赤芍治疗糖尿病视网膜病变的网络药理学研究
Network Pharmacologic Study of Radix Pae-oniae Rubra in the Treatment of Diabetes Retinopathy

DOI: 10.12677/ACM.2023.133712, PDF,
作者: 张玉荣, 张玉超, 左丹：青岛大学附属青岛市市市立医院内分泌科，山东青岛；花胤：南京医科大学青岛医学院，山东青岛；刘元涛^*：山东齐鲁医院(青岛)内分泌科，山东青岛
关键词: 赤芍；糖尿病视网膜病变；网络药理学；分子对接；作用机制；Radix Paeoniae Rubra； Diabetes Retinopathy； Network Pharmacologic； Molecular Docking； Mechanism Research

摘要: 目的：应用网络药理学研究赤芍治疗糖尿病视网膜病变(diabetes retinopathy, DR)的潜在作用机制。方法：通过中药系统药理学数据库及分析平台(TCMSP)筛选出赤芍的活性成分及潜在靶点，通过GeneCards、OMIM、TTD、PharmGKB、DrugBank数据库挖掘糖尿病视网膜病变的相关靶点。应用Cytoscape 3.9.1软件构建赤芍成分–靶点相互作用网络图。应用韦恩图获取药物和疾病的交集靶点。将交集靶点上传至metascape，对交集靶点进行GO和KEGG富集分析。对交集靶点进行网络拓扑分析，并应用Cytoscape 3.9.1软件的centiscape插件筛选出关键靶点。结果：共查找到符合筛选条件的药物成分29种，获得潜在靶点99个，共获得疾病相关靶点859个，药物–疾病交集靶点32个；利用网络拓扑分析最终筛选出CASP3、ESR1、AR、TP53、VEGFA、CAT、TNF、AKT1、IL6共9个关键靶点。分析得出赤芍治疗糖尿病视网膜病变的关键靶点主要被富集在AGE-RAGE、HIF-1、PI3K-Akt、Fluid shear stress and atherosclerosis、NF-κB等信号通路。结论：本研究结果初步验证和预测了赤芍对治疗DR的作用机制，为进一步临床验证及药理实验提供参考。

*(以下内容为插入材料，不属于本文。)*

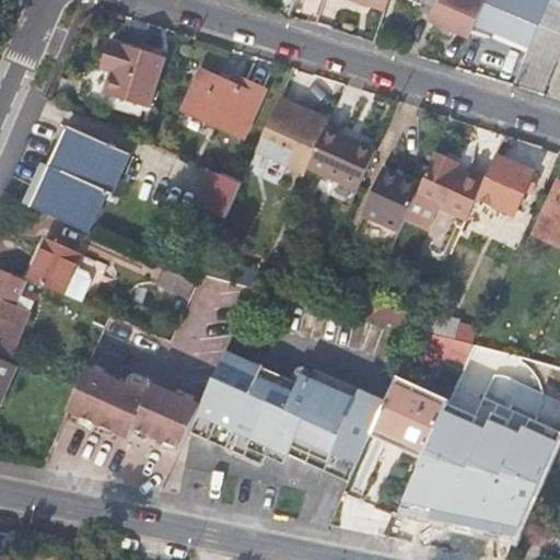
[(352,0),(387,10),(389,0),(352,0)]
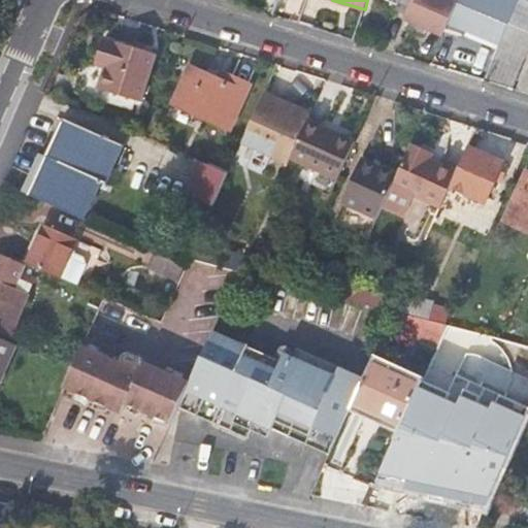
[(458,0),(398,0),(398,2),(397,3),(395,9),(409,17),(406,24),(423,31),(425,27),(442,34),(450,20),(458,0)]
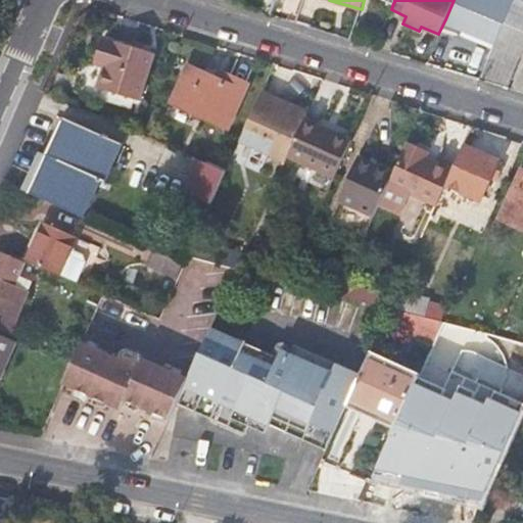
[(514,0),(454,0),(445,19),(496,42),(514,0)]
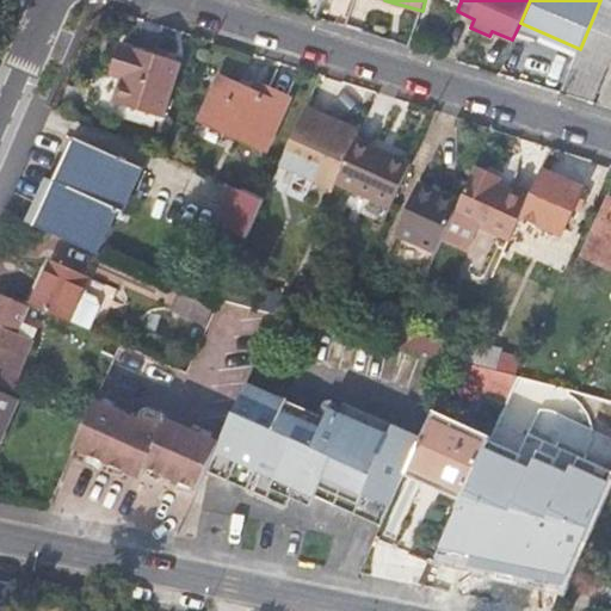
[(591,100),(610,56),(610,0),(600,0),(580,49),(569,74),(561,91),(591,100)]
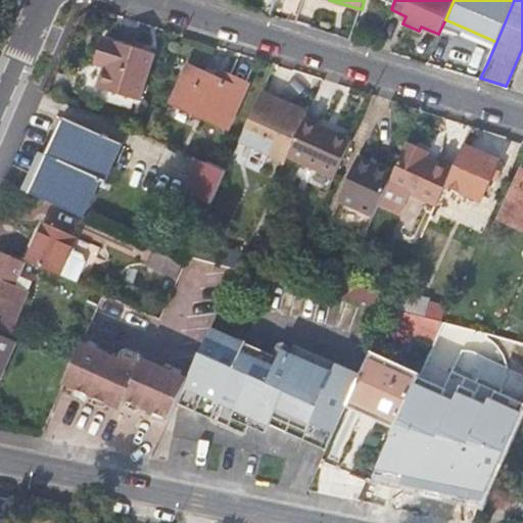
[(496,42),(445,19),(438,34),(489,56),(496,42)]
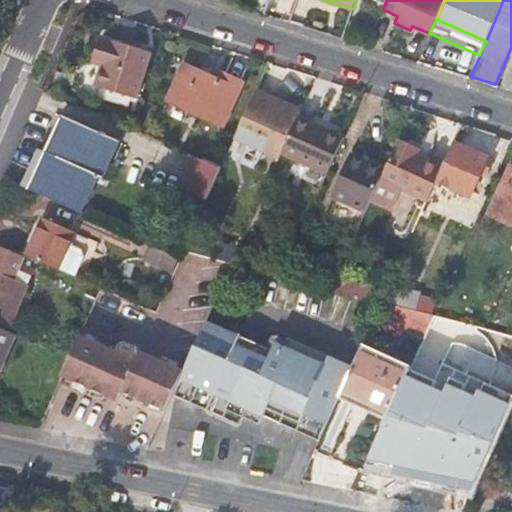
[(153,51),(108,37),(100,62),(104,64),(98,84),(138,98),(153,51)]
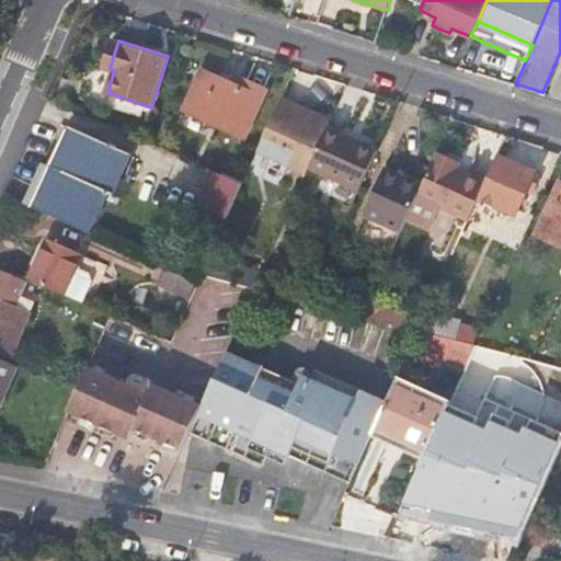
[(187,109),(244,135),(266,88),(244,78),(241,88),(204,69),(187,109)]
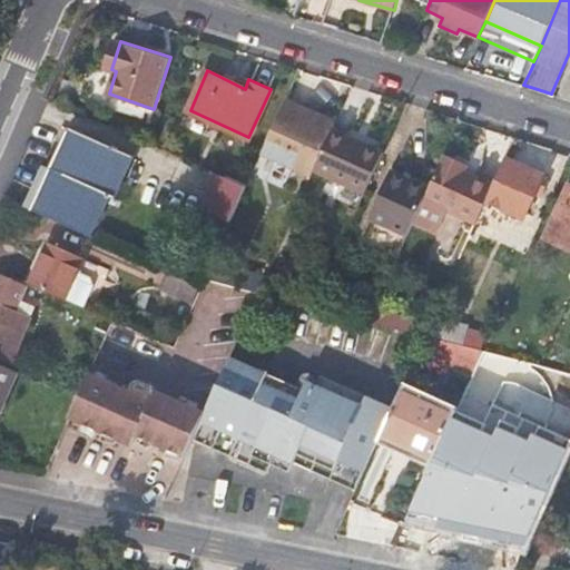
[(335,120),(285,99),(267,140),(304,156),(298,172),(310,177),(313,169),(332,128),(335,120)]
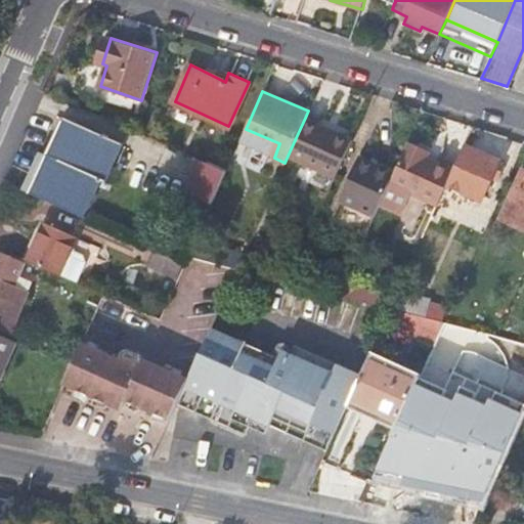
[(101,180),(106,182),(123,144),(63,118),(30,191),(84,217),(101,180)]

Abstract: Objective: To investigate the potential mechanism of network pharmacology in the treatment of diabetes retinopathy (DR). Methods: The active constituents and potential targets of Radix Paeoniae Rubra were screened out by the Chinese Traditional Medicine System Pharmacology (TCMSP) data-base. The related targets of DR were mined through GeneCards, OMIM, TTD, PharmGKB, and Drug-Bank databases. The drug composition-target interaction network diagram was constructed by us-ing Cytoscape 3.9.1 software. The intersection targets of drugs and diseases were obtained by the Venn diagrams. The intersection targets were uploaded to metascape for GO and KEGG enrichment analysis. Network topology analysis was carried out on intersection targets and the key targets were screened by using centiscape plug-in of Cytoscape 3.9.1. Results: A total of 29 drug ingredients meeting the screening conditions were identified; 99 potential targets and a total of 859 dis-ease-related targets were obtained. There were 32 drug-disease intersection targets. Nine key tar-gets including CASP3, ESR1, AR, TP53, VEGFA, CAT, TNF, AKT1, and IL6 were selected by network topology analysis. The analysis results indicated that the key targets of Radix Paeoniae Rubra in DR were mainly concentrated in AGE-RAGE, HIF-1, PI3K-Akt, Fluid shear stress and atherosclerosis, and NF-κB signaling pathways. Conclusions: The results of this study preliminarily verify and predict the mechanism of action of Radix Paeoniae Rubra in the treatment of DR, and provide a reference for further clinical validation and pharmacological experiments.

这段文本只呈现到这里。